Publié le 4 Jun 2019 - 23:01
SECURITE, FINANCEMENT, PROJET GAZ-TO-POWER, CONTENU LOCAL…

Ça gaze entre le Sénégal et la Mauritanie

 

Les développements de la phase 1 du projet Grand tortue Ahmeyim (Gta) se poursuivent. Hier, lors de la réunion du Comité stratégique du projet Gta qui s’est tenue à Dakar, il a été question de relever le grand défi d’aller vers la concrétisation des phases 2 et 3 du projet, tout en tenant compte des intérêts de toutes les parties. C’est dans ce sens que le contenu local fera l’objet d’une concertation nationale organisée au Sénégal avec tous les acteurs de la Mauritanie et du Sénégal.

 

Selon le ministre sénégalais du Pétrole et des Energies, Mouhamadou Makhtar Cissé, plusieurs étapes restent encore à franchir, dans le projet Grand tortue Ahmeyim (Gta). Notamment avec les développements de la phase 1 du projet, en respectant les accords additionnels signés, relatifs à la fiscalité et à l’accord de financement et à celui de la commercialisation.

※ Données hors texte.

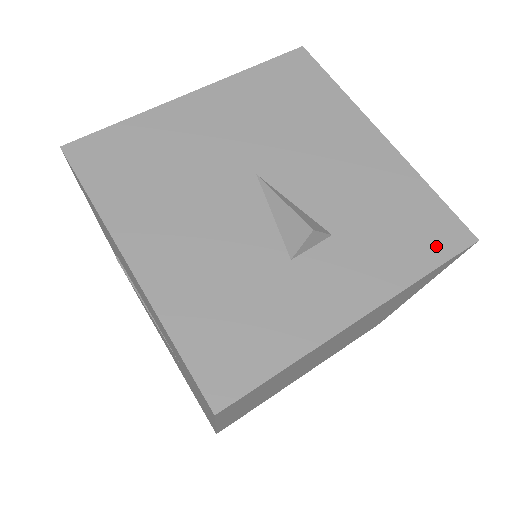
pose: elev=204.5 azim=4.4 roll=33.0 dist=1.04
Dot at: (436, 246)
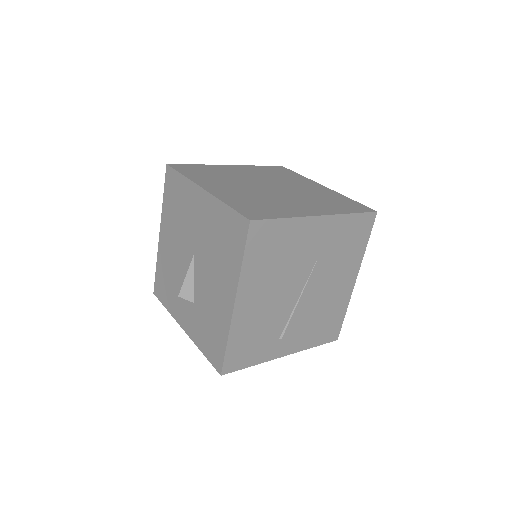
Dot at: (211, 354)
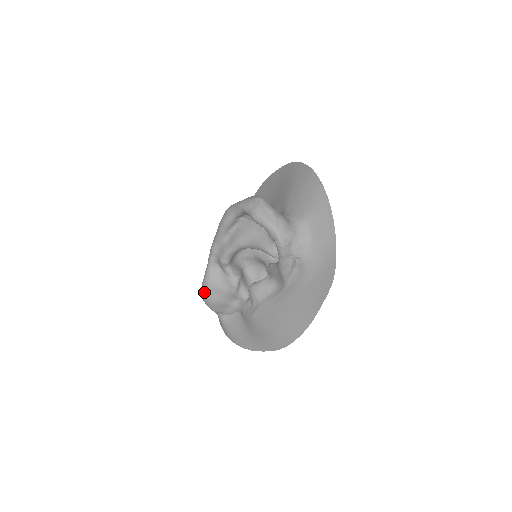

Tout cela en conformité avec les standards internationaux en la matière, pour arriver à la première production de cette phase, en 2022.

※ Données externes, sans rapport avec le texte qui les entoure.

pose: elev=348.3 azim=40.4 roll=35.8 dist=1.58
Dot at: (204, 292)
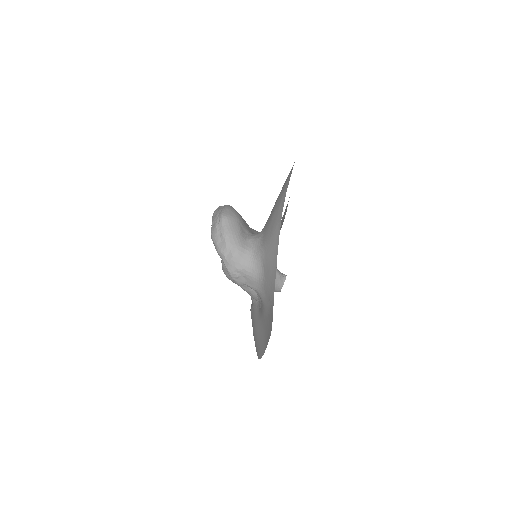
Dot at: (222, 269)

‘’C’est juste, alors, le grand défi d’aller vers la concrétisation des phases 2 et 3 du projet, en tenant compte des intérêts de toutes les parties. Le comité stratégique va aborder 5 points principaux soulevés par les opérateurs. Il s’agit des questions sécuritaires liées au projet, du financement des phases 2 et 3, de la stratégie de commercialisation du gaz naturel, de la stratégie gaz-to-power entre les deux Etats et celle de développement du contenu local afin que ce projet puisse répondre aux besoins des populations locales’’, informe le ministre sénégalais des Energies.

Toutefois, pour ce qui est de la sécurité, Mouhamadou Makhtar Cissé précise que les deux gouvernements n’ont pas systématisé un document partagé, ni discuté avec les opérateurs. ‘’Mais ce sera l’objet de nos discussions. Il n’y a pas que les plateformes à sécuriser. Il y a aussi une population de pêcheurs très présente dans la zone, qui vont à la poursuite de leurs gains. Le but n’est pas de faire des plateformes pour éliminer une autre activité. C’est plutôt de leur faire cohabiter dans la sécurité de la navigation et surtout celle des biens et des personnes’’, renseigne-t-il.

Une concertation sur le contenu local, au mois de juillet

D’après M. Cissé, au-delà de l’organisation de l’exploitation du pétrole et du gaz, un texte a été élaboré pour aller jusqu’au partage des revenus. ‘’Pour le contenu local, il y a aussi un cadre législatif et réglementaire qui permet de l’organiser. Et dans la première semaine du mois de juillet, une concertation nationale sera organisée au Sénégal et tous les acteurs des deux pays y seront conviés’’, annonce le ministre sénégalais en charge du Pétrole et des Energies.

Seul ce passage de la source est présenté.